- EXCERPT TO READ:
[sketch] API for snapshot generation#542
Conversation
| /// single node. If consumed by multiple sibling nodes the shared | ||
| /// session keys cause equivocation and the libp2p identity causes | ||
| /// peer-id collisions. | ||
| Full, |
There was a problem hiding this comment.
Do you have a specific use-case in mind for this? I think for existing tests I have not encountered this yet.
There was a problem hiding this comment.
No. But I can imagine that such scenario (replicating 1:1 entire source network) will be needed. API can be ready for this.
There was a problem hiding this comment.
In general we always inject the keystore (derived from the node name), but we can also add support to not doit iff we have this kind of snap. Maybe set Shareable as default?
Thx!
There was a problem hiding this comment.
One more comment expaining why I proposed Shared / Full:
The problem with snapshot that was fixed by paritytech/smoldot#3264 was as follows:
- snapshot contain the keystore and networking directory,
- the same snapshot was used for alice and bob nodes,
- this led to problems with the liveliness of the network (basically network was not progressing).
This approach was incorrect.

- TASK SET:
**1.** Write out the snapshot API review thread from "One more comment" to "was not progressing).".
**2.** Answer these from the snapshot API review thread:
(a) From what is the keystore that is always injected derived?
(b) Which two nodes used the same snapshot?
(c) Which two things did the snapshot contain?
**3.** State whether each statement agrees with the snapshot API review thread:
(a) The reply to the use-case question names a specific use-case.
(b) Using one snapshot for alice and bob stopped the network from progressing.
(c) Making Shareable the default is suggested.

- DATA SECTION:
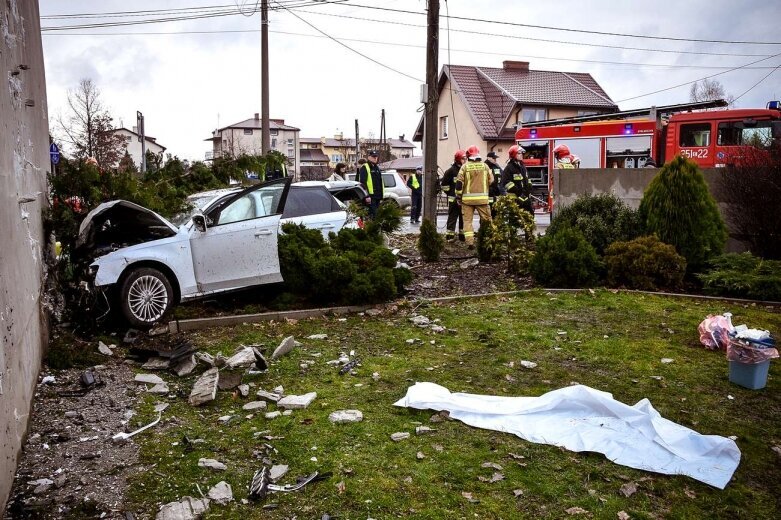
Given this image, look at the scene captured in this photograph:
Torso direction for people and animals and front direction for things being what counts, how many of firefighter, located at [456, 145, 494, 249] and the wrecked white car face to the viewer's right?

- OUTPUTS IN ORDER:
**1.**
One more comment expaining why I proposed Shared / Full:
The problem with snapshot that was fixed by paritytech/smoldot#3264 was as follows:
- snapshot contain the keystore and networking directory,
- the same snapshot was used for alice and bob nodes,
- this led to problems with the liveliness of the network (basically network was not progressing).

**2.**
(a) The node name.
(b) Alice and bob.
(c) The keystore and the networking directory.

**3.**
(a) No. "No. But I can imagine that such scenario (replicating 1:1 entire source network) will be needed."
(b) Yes. "this led to problems with the liveliness of the network (basically network was not progressing)."
(c) Yes. "Maybe set Shareable as default?"